··· Document passage ···

This repo contains yaml proofs of how the capabilities of Contour can satisfy ingress outcomes for cf-for-k8s.
Start with a 1.17 or newer kubernetes cluster.
Install Contour via quickstart:
kubectl apply -f https://projectcontour.io/quickstart/contour.yaml
Deploy a workload to test connectivity:
kubectl apply -f https://projectcontour.io/examples/kuard.yaml
Wait some time (30-60 seconds) for GCP to provision an IP, then assign it to a variable:
EXTERNAL_IP=`kubectl get -n projectcontour service envoy -o wide | awk 'NR > 1 {print $4}'`
Check connectivity:
curl $EXTERNAL_IP
If successful, clean up:
kubectl delete -f https://projectcontour.io/examples/kuard.yaml
Install prereqs for proofs below:
kubectl apply -f prereqs.yml
Apply resources:
kubectl apply -f basic-ingress-via-fqdn.yml
Test:
curl -HHost:proxy.network $EXTERNAL_IP
curl -HHost:httpbin.example.com $EXTERNAL_IP
Clean up:
kubectl delete -f basic-ingress-via-fqdn.yml
Apply resources:
kubectl apply -f ingress-via-context-paths.yml
Test:
curl -HHost:foo.bar.com $EXTERNAL_IP
curl -HHost:foo.bar.com $EXTERNAL_IP/anything
foo.bar.com
reaches the Proxy app, but the /anything
path reaches httpbin.
Clean up:
kubectl delete -f ingress-via-context-paths.yml
Notes: One Ingress
object is used in this example which mirrors how we
create VirtualServices
now, but we could also create separate Ingress
objects and have the same user experience.

···

Work instruction A. Gather every line in the rows below that contains the string "host", matching case exactly.

··· Data for the task ···

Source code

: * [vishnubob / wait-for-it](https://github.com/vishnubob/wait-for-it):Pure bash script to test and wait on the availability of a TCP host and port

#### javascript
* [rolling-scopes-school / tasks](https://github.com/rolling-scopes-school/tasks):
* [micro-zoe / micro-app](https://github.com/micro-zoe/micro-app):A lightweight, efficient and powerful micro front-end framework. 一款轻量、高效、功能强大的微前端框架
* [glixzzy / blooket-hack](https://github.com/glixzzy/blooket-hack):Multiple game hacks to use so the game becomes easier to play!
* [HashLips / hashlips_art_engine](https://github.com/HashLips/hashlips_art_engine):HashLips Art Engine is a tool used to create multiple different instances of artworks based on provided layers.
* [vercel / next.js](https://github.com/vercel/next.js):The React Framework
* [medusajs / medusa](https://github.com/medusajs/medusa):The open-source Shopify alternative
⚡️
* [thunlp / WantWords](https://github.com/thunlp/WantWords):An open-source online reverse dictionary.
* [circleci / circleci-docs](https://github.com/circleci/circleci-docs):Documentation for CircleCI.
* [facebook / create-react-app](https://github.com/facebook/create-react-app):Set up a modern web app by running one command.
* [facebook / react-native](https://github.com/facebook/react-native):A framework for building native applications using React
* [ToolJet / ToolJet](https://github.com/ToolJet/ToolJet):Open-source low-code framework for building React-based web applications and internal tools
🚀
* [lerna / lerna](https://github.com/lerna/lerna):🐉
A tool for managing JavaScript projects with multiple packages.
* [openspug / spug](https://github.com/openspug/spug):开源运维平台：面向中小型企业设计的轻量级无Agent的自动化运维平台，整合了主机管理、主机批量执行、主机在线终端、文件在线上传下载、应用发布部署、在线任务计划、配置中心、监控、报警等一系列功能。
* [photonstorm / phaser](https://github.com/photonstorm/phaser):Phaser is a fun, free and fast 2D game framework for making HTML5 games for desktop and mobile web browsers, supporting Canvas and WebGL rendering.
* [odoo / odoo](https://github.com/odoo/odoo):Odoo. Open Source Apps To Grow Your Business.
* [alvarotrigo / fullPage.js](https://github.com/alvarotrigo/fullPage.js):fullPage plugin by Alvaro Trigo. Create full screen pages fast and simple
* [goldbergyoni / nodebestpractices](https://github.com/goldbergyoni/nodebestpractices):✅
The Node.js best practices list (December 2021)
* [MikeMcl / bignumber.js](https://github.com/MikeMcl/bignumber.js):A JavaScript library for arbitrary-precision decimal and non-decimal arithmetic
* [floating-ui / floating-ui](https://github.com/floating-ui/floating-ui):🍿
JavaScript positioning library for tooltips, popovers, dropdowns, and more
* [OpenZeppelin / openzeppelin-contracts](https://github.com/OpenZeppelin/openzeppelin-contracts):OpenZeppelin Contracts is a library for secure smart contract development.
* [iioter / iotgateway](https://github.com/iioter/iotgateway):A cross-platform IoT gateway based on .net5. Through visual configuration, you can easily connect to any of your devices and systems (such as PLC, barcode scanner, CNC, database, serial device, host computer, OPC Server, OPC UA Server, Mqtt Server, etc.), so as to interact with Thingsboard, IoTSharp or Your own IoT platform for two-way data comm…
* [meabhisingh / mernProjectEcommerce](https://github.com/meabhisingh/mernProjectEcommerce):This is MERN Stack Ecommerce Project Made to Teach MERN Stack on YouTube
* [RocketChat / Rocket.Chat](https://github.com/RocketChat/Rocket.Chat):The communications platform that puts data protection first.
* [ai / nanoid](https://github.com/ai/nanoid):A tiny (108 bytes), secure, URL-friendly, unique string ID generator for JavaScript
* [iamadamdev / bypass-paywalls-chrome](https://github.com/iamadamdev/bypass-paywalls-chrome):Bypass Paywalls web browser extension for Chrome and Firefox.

···

Work instruction B. Rewrite the Contour ingress notes from "This repo contains" to "newer kubernetes cluster.", swapping "cluster" for "environment" each time it appears.

Exercise result A.
: * [vishnubob / wait-for-it](https://github.com/vishnubob/wait-for-it):Pure bash script to test and wait on the availability of a TCP host and port
* [iioter / iotgateway](https://github.com/iioter/iotgateway):A cross-platform IoT gateway based on .net5. Through visual configuration, you can easily connect to any of your devices and systems (such as PLC, barcode scanner, CNC, database, serial device, host computer, OPC Server, OPC UA Server, Mqtt Server, etc.), so as to interact with Thingsboard, IoTSharp or Your own IoT platform for two-way data comm…

Exercise result B.
This repo contains yaml proofs of how the capabilities of Contour can satisfy ingress outcomes for cf-for-k8s.
Start with a 1.17 or newer kubernetes environment.